A indústria de luxo tem sido historicamente caracterizada por uma estratégia de produção e distribuição muito controlada, em total oposição à indústria de bens de consumo, a qual cedo aderiu às possibilidades geradas por supply chains globais, pelo crescimento das economias emergentes e pela desmaterialização dos canais de comunicação e venda ao consumidor.
A indústria do luxo chegou a parecer caminhar para a irrelevância e, embora nunca tenha sido anunciada a sua morte, na década passada o seu crescimento não ocorreu ao ritmo esperado e o gap tecnológico e social entre o mundo do luxo e o resto do mundo parecia aumentar a cada ano.
Mas como poderiam as empresas de comércio de produtos de luxo reverter esta tendência sem perder aquilo que as caracterizava e valorizava até aqui? Como poderiam catapultar as suas marcas e experiências para o século XXI sem colocar em causa o sentimento de exclusividade indispensável à sua essência? Seria possível manter a sensação de intimidade da marca se esta estivesse visível e acessível em todas as geografias e canais de venda?
Identificamos quatro máximas que as empresas com maior sucesso têm vindo a seguir para manter este equilíbrio.
Criar desejo pela marca e cumprir. Sempre. “People Will Stare. Make it Worth their while” (Harry Winston). A elevadíssima exposição que cada um de nós tem hoje a mensagens publicitárias (mais de 600 por dia, segundo alguns estudos) gera em nós a ideia que, independentemente da respectiva capacidade financeira, podemos aceder e desfrutar de qualquer tipo de bem, originado um sentido aspiracional junto dos consumidores. Para ir de encontro a essa aspiração e à expectativa associada à sua marca, as empresas de luxo necessitam interagir com os seus clientes, captar a sua atenção e suscitar-lhes a vontade intrínseca de adquirir um bem ou serviço não só pela marca, mas também pela experiência e vivência que a ela vem associada, cumprindo consistentemente a promessa dada ao consumidor. Este é um desafio tremendo e de repercussões elevadas a nível de processos produtivos e cadeia de abastecimento, em particular para empresas com um footprint global.

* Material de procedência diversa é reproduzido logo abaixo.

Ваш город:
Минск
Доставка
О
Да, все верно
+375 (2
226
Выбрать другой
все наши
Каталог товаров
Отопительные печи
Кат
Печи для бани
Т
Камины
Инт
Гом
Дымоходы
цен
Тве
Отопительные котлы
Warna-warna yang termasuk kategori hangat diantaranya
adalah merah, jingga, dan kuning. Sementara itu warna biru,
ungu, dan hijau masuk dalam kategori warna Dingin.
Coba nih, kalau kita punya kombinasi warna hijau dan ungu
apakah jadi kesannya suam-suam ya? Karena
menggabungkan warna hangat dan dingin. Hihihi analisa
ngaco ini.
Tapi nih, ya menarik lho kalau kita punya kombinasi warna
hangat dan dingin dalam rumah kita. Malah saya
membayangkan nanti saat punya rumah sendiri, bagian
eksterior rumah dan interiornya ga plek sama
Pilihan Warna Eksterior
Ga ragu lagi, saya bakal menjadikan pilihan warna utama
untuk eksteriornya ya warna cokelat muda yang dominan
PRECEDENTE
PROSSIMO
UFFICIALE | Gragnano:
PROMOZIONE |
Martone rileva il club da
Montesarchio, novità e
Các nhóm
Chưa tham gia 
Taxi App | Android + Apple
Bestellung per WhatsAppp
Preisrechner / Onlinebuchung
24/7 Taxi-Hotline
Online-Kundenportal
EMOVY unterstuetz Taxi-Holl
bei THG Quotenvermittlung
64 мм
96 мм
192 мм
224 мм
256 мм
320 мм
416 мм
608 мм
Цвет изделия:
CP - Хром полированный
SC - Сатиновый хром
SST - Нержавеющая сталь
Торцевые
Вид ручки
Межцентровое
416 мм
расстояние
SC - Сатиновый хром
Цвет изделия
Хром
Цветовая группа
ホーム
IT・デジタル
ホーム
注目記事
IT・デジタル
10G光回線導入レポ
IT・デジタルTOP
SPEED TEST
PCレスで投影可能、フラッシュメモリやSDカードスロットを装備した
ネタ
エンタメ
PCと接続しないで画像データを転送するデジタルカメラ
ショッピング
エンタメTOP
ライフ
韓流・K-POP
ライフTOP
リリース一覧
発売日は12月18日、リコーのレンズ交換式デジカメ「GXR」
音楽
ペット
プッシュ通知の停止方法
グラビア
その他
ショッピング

Não temer a intimidade com os consumidores. As redes sociais criam possibilidades de interacção entre marcas e consumidores. A capacidade de estabelecer uma ligação com o consumidor tem sido amplamente endereçada por novas formas de contacto, mais dinâmicas e bilaterais. Um exemplo de que gosto particularmente, mencionado no Global Powers of Luxury Goods da Deloitte, é o do “Project Runaway” (1ª época em 2004, actualmente na 13ª) e que contou no seu elenco até à 10ª época com o designer de alta-costura, Michael Kors, o mesmo que lançou em 1 Novembro de 2013 a primeira campanha publicitária na aplicação Instagram, multiplicando os seguidores da marca por dezasseis.
Ultra-personalizar. O social media veio abrir portas a um novo mundo, de formatos inovadores e personalizáveis que permitem a prestação de um serviço ao consumidor distintivo e ajustado aos valores de cada marca. Os websites estão cada vez mais elaborados, disponibilizando serviços, clareza de preços e oferta e permitindo, especialmente no caso das marcas de luxo, adaptar os seus artigos a cada consumidor individual, fazendo-os sentir especiais e únicos. O serviço da “Mon Monogram”, prestado pela Louis Vuitton, é um exemplo interessante, ao disponibilizar aos seus clientes em qualquer parte do globo, a qualquer altura, a possibilidade de personalizar uma das suas icónicas malas inserindo monogramas com o nome do cliente, tudo em ambiente web.
Testar selectivamente com linhas mais acessíveis. Outras iniciativas visam alcançar as massas através da elaboração de colecções limitadas em redes de retalho de fast fashion, despertando um awareness nas massas ávidas de grandes nomes de luxo, potenciando as vendas e tornando as marcas dos designers mais acessíveis ao consumidor comum, traduzindo-se por vezes em campanhas virais na sociosfera. Um caso claro desta iniciativa foi a edição Karl Lagerfeld at H&M.
Será assim possível afirmar que a fronteira entre a indústria de luxo e a indústria de massas está ficar mais ténue? Será que a necessidade crescente do rápido consumo poderá tender à uniformização de canais e formatos usados?
Embora tenha sido concorrencialmente forçada à evolução e actualização do seu ambiente natural, tudo indica que mesmo com o movimento que se verifica de fast-fashion, fast-consuming, fast-loyalty,… fast- everything, a indústria de luxo deverá permanecer segura no seu pedestal de exclusividade.